Nothing went as planned. Our Navy skipper had gotten the hell shot out of him during the invasion of Italy, and he wanted to dump us and get out of there. He started letting the ramp down prematurely, which exposed us to the Germans’ machine-gun fire. I didn’t have long to worry about it, though. One minute I was crouched behind the LCT’s lowering ramp, rifle in one hand and lead rope in the other. The next minute, I was hurtling through the air sans rifle and rope. We’d hit an underwater mine. It had blown the ramp off and sent me flying. I felt weightless, which seemed impossible given my boots and heavy equipment. When I landed in front of the crippled LCT, it occurred to me that I was dead meat if the current pulled me under and the propellers caught me up. My clothing inflated, keeping me afloat, and I could hear bullets hitting the side of the craft and men in the water screaming for help.

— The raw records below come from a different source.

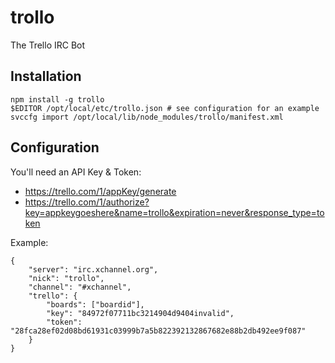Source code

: # trollo

The Trello IRC Bot

## Installation

	npm install -g trollo
	$EDITOR /opt/local/etc/trollo.json # see configuration for an example
	svccfg import /opt/local/lib/node_modules/trollo/manifest.xml

## Configuration

You'll need an API Key & Token:
 - <https://trello.com/1/appKey/generate>
 - <https://trello.com/1/authorize?key=appkeygoeshere&name=trollo&expiration=never&response_type=token>

Example:

	{
		"server": "irc.xchannel.org",
		"nick": "trollo",
		"channel": "#xchannel",
		"trello": {
			"boards": ["boardid"],
			"key": "84972f07711bc3214904d9404invalid",
			"token": "28fca28ef02d08bd61931c03999b7a5b822392132867682e88b2db492ee9f087"
		}
	}
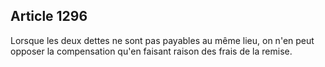 Article 1296
----
Lorsque les deux dettes ne sont pas payables au même lieu, on n'en peut opposer
la compensation qu'en faisant raison des frais de la remise.

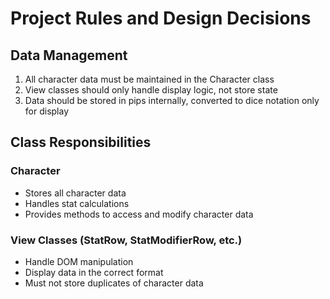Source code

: # Project Rules and Design Decisions

## Data Management
1. All character data must be maintained in the Character class
2. View classes should only handle display logic, not store state
3. Data should be stored in pips internally, converted to dice notation only for display

## Class Responsibilities
### Character
- Stores all character data
- Handles stat calculations
- Provides methods to access and modify character data

### View Classes (StatRow, StatModifierRow, etc.)
- Handle DOM manipulation
- Display data in the correct format
- Must not store duplicates of character data
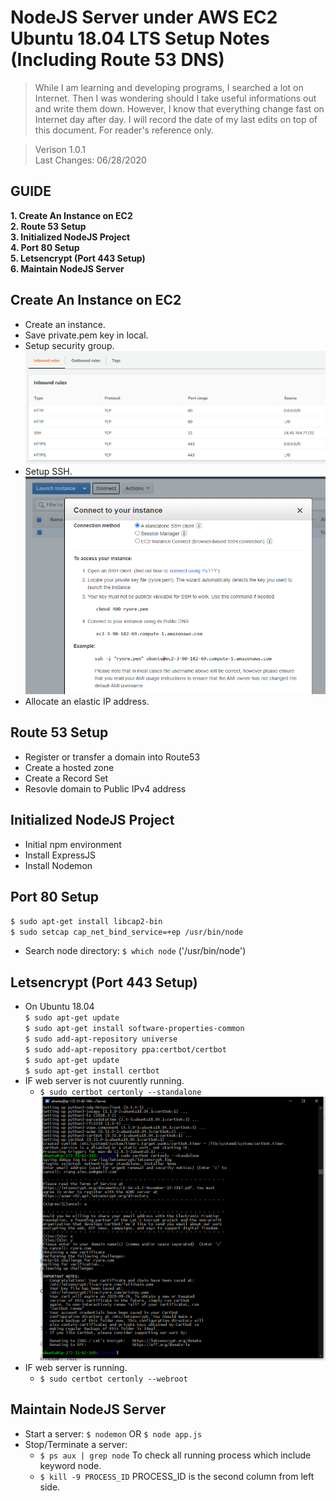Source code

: # NodeJS Server under AWS EC2 Ubuntu 18.04 LTS Setup Notes (Including Route 53 DNS)
>While I am learning and developing programs, I searched a lot on Internet. Then I was wondering should I take useful informations out and write them down. However, I know that everything change fast on Internet day after day. I will record the date of my last edits on top of this document. For reader's reference only.</br>

>Verison 1.0.1 </br>
>Last Changes: 06/28/2020 </br>

## GUIDE
**1. Create An Instance on EC2** </br>
**2. Route 53 Setup** </br>
**3. Initialized NodeJS Project** </br>
**4. Port 80 Setup** </br>
**5. Letsencrypt (Port 443 Setup)** </br>
**6. Maintain NodeJS Server** </br>

## Create An Instance on EC2
* Create an instance. </br>
* Save private.pem key in local. </br>
* Setup security group. </br>
![Security Group Screenshot](https://github.com/Aorosee/Notes/blob/master/src/Images/Security_Group2.png) </br>
* Setup SSH. </br>
![SSH setup Screenshot](https://github.com/Aorosee/Notes/blob/master/src/Images/SSH_setup.png) </br>
* Allocate an elastic IP address. </br>

## Route 53 Setup
* Register or transfer a domain into Route53 </br>
* Create a hosted zone </br>
* Create a Record Set </br>
* Resovle domain to Public IPv4 address </br>

## Initialized NodeJS Project
* Initial npm environment </br>
* Install ExpressJS </br>
* Install Nodemon </br>

## Port 80 Setup
`$ sudo apt-get install libcap2-bin`  </br>
`$ sudo setcap cap_net_bind_service=+ep /usr/bin/node`  </br>
* Search node directory: `$ which node` ('/usr/bin/node') </br>

## Letsencrypt (Port 443 Setup)
* On Ubuntu 18.04 </br>
`$ sudo apt-get update`  </br>
`$ sudo apt-get install software-properties-common`  </br>
`$ sudo add-apt-repository universe`  </br>
`$ sudo add-apt-repository ppa:certbot/certbot`  </br>
`$ sudo apt-get update`  </br>
`$ sudo apt-get install certbot`  </br>
* IF web server is not cuurently running.
  - `$ sudo certbot certonly --standalone`  </br>
![certbot Screenshot](https://github.com/Aorosee/Notes/blob/master/src/Images/Ryore_com_SSL_Certification.png) </br>
* IF web server is running.
  - `$ sudo certbot certonly --webroot`  </br>

## Maintain NodeJS Server
* Start a server: `$ nodemon` OR `$ node app.js`
* Stop/Terminate a server:
  - `$ ps aux | grep node` To check all running process which include keyword node.
  - `$ kill -9 PROCESS_ID` PROCESS_ID is the second column from left side.
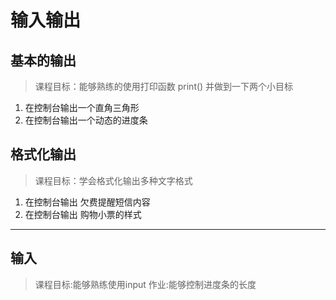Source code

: # 输入输出
## 基本的输出
> 课程目标：能够熟练的使用打印函数 print() 并做到一下两个小目标
1. 在控制台输出一个直角三角形
2. 在控制台输出一个动态的进度条
## 格式化输出
> 课程目标：学会格式化输出多种文字格式
1. 在控制台输出 欠费提醒短信内容
2. 在控制台输出 购物小票的样式
----
## 输入
> 课程目标:能够熟练使用input
> 作业:能够控制进度条的长度
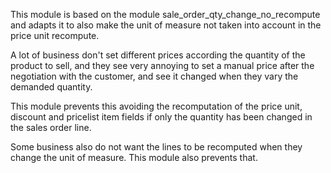 This module is based on the module sale_order_qty_change_no_recompute
and adapts it to also make the unit of measure not taken into account
in the price unit recompute.

A lot of business don't set different prices according the quantity of
the product to sell, and they see very annoying to set a manual price
after the negotiation with the customer, and see it changed when they
vary the demanded quantity.

This module prevents this avoiding the recomputation of the price unit,
discount and pricelist item fields if only the quantity has been changed
in the sales order line.

Some business also do not want the lines to be recomputed when they 
change the unit of measure. This module also prevents that.
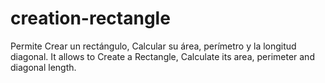 # creation-rectangle
Permite Crear un rectángulo, Calcular su área, perímetro y la longitud diagonal.
It allows to Create a Rectangle, Calculate its area, perimeter and diagonal length.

"Need a hand?" someone hollered at me. I looked up and saw one of the Navy crewmen looking down at me over the side of the beached LCT. The sailor threw me a line and pulled me aboard. Except for the two of us, the craft was deserted. The water was knee-deep. None of our self-propelled guns had debarked.
The sailor offered me an almost empty bottle of bourbon. I grabbed it and took a swig. When I tried to hand the bottle back, he shook his head and said, "You finish it. I’ve had plenty."
I finished the whiskey, jumped off the landing craft and started wading to shore. The water was blood red. On the beach, bullets were flying, tanks were burning and men were bunched up behind the seawall. I took shelter in a shell crater, trying to get my bearings. The Germans at the top of the bluffs had their machine guns trained on every inch of the sand. I knew if I stayed there, I’d be killed, so I took off running toward the seawall.